Goal of the exercise:
Turn everything from the start of the records down to the line containing "dist [-0.000364, -0.000016]", that line included, into a JSON list of strings with one string per line and no blank lines.
--- Task material ---
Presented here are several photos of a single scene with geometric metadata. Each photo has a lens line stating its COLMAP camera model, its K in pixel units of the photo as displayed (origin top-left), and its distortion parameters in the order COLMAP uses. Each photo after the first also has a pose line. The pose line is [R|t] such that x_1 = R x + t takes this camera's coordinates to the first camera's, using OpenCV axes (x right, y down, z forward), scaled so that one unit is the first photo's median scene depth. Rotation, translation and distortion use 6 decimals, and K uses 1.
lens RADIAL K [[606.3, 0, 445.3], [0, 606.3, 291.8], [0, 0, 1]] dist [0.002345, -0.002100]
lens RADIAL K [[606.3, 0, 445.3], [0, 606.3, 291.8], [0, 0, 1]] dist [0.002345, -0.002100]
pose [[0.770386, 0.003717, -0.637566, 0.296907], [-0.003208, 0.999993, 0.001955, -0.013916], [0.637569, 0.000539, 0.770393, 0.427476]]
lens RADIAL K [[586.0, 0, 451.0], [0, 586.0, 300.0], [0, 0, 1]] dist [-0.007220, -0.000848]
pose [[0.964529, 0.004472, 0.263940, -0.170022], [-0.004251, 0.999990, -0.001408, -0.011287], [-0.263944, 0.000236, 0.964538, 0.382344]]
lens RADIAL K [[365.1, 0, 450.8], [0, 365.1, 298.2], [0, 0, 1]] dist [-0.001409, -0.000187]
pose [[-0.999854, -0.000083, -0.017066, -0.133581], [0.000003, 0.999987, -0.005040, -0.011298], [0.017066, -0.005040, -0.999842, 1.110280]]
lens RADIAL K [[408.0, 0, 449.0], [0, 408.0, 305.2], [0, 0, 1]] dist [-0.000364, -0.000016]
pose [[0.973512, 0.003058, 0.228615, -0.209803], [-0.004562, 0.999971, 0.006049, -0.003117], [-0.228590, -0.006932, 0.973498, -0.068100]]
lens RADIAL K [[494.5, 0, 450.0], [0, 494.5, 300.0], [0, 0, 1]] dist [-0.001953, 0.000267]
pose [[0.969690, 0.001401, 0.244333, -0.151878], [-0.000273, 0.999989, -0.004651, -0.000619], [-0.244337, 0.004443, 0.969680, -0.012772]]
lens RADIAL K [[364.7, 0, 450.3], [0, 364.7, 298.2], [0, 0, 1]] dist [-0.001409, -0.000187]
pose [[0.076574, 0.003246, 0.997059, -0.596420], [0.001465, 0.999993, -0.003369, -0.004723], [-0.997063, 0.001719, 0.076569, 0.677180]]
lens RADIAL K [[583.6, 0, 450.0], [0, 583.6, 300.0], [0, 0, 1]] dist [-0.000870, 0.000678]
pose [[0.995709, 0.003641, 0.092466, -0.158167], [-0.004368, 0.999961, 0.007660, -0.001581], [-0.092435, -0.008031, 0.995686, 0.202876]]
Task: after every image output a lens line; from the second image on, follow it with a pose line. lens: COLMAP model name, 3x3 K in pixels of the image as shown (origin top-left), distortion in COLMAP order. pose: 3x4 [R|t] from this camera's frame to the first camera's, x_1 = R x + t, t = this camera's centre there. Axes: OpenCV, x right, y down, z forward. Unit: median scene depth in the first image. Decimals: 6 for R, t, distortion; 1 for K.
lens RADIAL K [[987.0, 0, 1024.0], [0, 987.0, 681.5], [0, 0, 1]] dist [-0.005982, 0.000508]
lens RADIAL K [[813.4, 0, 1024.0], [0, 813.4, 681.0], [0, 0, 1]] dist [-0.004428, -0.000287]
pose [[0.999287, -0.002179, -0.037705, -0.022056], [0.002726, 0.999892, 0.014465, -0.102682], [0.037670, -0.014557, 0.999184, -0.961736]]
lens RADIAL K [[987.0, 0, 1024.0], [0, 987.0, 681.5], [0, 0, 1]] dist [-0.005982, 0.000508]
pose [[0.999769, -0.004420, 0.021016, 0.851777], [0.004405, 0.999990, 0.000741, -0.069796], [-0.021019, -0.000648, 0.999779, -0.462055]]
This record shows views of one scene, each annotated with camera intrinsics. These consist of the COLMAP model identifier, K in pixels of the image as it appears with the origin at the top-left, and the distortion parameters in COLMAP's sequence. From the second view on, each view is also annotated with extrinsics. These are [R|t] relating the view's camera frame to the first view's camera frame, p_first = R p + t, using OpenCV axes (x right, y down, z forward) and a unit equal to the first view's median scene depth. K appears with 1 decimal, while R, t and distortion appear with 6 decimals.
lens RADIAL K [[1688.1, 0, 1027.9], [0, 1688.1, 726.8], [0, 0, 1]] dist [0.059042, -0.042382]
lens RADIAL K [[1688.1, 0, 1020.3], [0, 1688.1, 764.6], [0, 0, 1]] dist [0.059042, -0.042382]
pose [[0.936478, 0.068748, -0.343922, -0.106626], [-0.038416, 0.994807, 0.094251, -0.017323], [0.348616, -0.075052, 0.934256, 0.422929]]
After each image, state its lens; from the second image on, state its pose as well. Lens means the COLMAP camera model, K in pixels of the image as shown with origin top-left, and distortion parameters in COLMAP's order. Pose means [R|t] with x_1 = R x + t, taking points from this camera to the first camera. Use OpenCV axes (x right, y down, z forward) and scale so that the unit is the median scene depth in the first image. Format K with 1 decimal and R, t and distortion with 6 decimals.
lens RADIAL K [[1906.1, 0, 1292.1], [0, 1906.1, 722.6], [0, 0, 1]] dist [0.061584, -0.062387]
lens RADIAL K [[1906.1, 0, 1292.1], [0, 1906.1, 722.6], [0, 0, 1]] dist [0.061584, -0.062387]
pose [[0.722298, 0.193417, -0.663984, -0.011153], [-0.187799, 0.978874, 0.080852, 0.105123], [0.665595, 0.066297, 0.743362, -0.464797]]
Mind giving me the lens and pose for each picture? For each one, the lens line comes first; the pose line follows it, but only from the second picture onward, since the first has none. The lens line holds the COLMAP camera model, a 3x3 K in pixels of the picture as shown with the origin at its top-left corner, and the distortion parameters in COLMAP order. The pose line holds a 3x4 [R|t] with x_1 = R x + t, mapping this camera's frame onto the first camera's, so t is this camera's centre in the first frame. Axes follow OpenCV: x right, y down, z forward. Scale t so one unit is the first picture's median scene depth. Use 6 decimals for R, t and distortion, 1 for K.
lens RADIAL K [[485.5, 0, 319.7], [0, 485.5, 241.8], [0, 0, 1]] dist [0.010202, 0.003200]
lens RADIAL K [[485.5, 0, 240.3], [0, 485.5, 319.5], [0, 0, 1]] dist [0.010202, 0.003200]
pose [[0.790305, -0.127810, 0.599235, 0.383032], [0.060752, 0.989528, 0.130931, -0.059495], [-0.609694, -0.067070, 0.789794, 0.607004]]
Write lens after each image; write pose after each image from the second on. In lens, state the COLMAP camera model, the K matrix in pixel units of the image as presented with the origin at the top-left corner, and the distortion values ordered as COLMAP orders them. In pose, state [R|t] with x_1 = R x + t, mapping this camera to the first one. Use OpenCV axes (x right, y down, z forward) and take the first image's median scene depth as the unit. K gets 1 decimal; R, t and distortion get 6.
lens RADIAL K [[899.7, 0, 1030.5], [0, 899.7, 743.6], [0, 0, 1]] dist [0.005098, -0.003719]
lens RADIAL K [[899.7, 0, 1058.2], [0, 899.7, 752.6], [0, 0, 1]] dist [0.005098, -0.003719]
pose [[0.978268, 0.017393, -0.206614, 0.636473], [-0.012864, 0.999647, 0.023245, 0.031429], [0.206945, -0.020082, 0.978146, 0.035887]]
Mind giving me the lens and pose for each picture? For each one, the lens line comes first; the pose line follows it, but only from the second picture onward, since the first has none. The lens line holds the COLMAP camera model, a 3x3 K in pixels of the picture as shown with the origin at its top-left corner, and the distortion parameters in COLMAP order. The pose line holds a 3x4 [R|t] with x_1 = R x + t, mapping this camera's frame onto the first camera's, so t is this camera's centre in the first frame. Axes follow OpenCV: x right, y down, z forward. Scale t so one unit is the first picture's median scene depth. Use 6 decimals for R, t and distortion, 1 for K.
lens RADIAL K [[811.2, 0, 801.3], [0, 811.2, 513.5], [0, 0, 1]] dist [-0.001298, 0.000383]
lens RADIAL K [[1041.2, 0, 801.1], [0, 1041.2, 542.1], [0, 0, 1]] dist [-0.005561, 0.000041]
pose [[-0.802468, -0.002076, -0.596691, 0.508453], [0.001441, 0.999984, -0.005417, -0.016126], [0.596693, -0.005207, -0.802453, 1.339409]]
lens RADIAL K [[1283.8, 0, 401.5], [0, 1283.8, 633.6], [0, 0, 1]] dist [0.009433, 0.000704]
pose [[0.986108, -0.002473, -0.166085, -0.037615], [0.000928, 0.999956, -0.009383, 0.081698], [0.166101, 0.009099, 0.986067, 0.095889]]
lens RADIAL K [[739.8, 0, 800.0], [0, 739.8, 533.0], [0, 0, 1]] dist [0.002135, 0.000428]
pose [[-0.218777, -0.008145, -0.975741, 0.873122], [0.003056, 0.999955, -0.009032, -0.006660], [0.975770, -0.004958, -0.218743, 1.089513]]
---
Exercise output:
[
  "Presented here are several photos of a single scene with geometric metadata. Each photo has a lens line stating its COLMAP camera model, its K in pixel units of the photo as displayed (origin top-left), and its distortion parameters in the order COLMAP uses. Each photo after the first also has a pose line. The pose line is [R|t] such that x_1 = R x + t takes this camera's coordinates to the first camera's, using OpenCV axes (x right, y down, z forward), scaled so that one unit is the first photo's median scene depth. Rotation, translation and distortion use 6 decimals, and K uses 1.",
  "lens RADIAL K [[606.3, 0, 445.3], [0, 606.3, 291.8], [0, 0, 1]] dist [0.002345, -0.002100]",
  "lens RADIAL K [[606.3, 0, 445.3], [0, 606.3, 291.8], [0, 0, 1]] dist [0.002345, -0.002100]",
  "pose [[0.770386, 0.003717, -0.637566, 0.296907], [-0.003208, 0.999993, 0.001955, -0.013916], [0.637569, 0.000539, 0.770393, 0.427476]]",
  "lens RADIAL K [[586.0, 0, 451.0], [0, 586.0, 300.0], [0, 0, 1]] dist [-0.007220, -0.000848]",
  "pose [[0.964529, 0.004472, 0.263940, -0.170022], [-0.004251, 0.999990, -0.001408, -0.011287], [-0.263944, 0.000236, 0.964538, 0.382344]]",
  "lens RADIAL K [[365.1, 0, 450.8], [0, 365.1, 298.2], [0, 0, 1]] dist [-0.001409, -0.000187]",
  "pose [[-0.999854, -0.000083, -0.017066, -0.133581], [0.000003, 0.999987, -0.005040, -0.011298], [0.017066, -0.005040, -0.999842, 1.110280]]",
  "lens RADIAL K [[408.0, 0, 449.0], [0, 408.0, 305.2], [0, 0, 1]] dist [-0.000364, -0.000016]"
]